It didn't hurt too much mentos :lmao:


----------



## anicole (Feb 17, 2006)

I love the second one!  It immediately made me cringe and clench my fist!

Nice work, dude!


----------



## Raymond J Barlow (Feb 17, 2006)

willys for sure, nice work!


----------



## Arch (Feb 17, 2006)

Thanks for your comments nicole and raymond :thumbup:


----------



## Alexandra (Feb 17, 2006)

wow... the second one is for sure the darkest picture i've seen in a long time. I'm really lovin it :thumbup:


----------



## Calliope (Feb 17, 2006)

That's what I'm talking about!  Excellent shot!  :thumbup:


----------



## woodsac (Feb 17, 2006)

Love #2!
But I'm sure you knew I would


----------



## Chiller (Feb 17, 2006)

Very cool.

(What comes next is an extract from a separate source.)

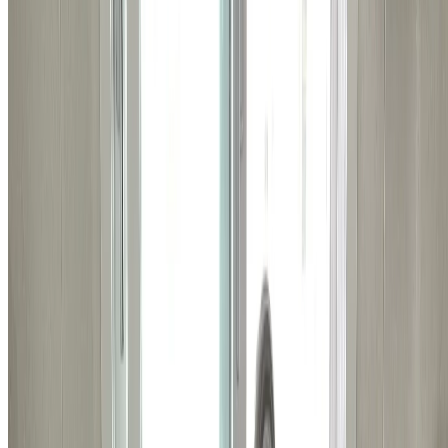
비슷한 시공 사례
관련된 다른 시공 사례들도
확인해보세요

THe second one ...killer shot.


----------



## Fate (Feb 17, 2006)

AMAZING  I love the second one, so cool!


----------



## slickhare (Feb 17, 2006)

interesting subject! the sc in the second shot is very nicely done! :thumbup::thumbup:


----------



## pursuer (Feb 18, 2006)

Amazing shots, very well done. :thumbup:


----------



## M @ k o (Feb 18, 2006)

Nice work Arch, Is the first done with the Lensbaby? If so you captured the sweetspot perfect. #2  :thumbup:


----------



## jesusloving (Feb 18, 2006)

nice shot


----------



## duncanp (Feb 18, 2006)

great pic :thumbup:


----------



## Arch (Feb 18, 2006)

M @ k o said:
			
		

> Nice work Arch, Is the first done with the Lensbaby? If so you captured the sweetspot perfect. #2  :thumbup:



Na...its with  my 70-300 macro II, just focused in on the tube area.

Thanks v.much everyone :thumbup:


----------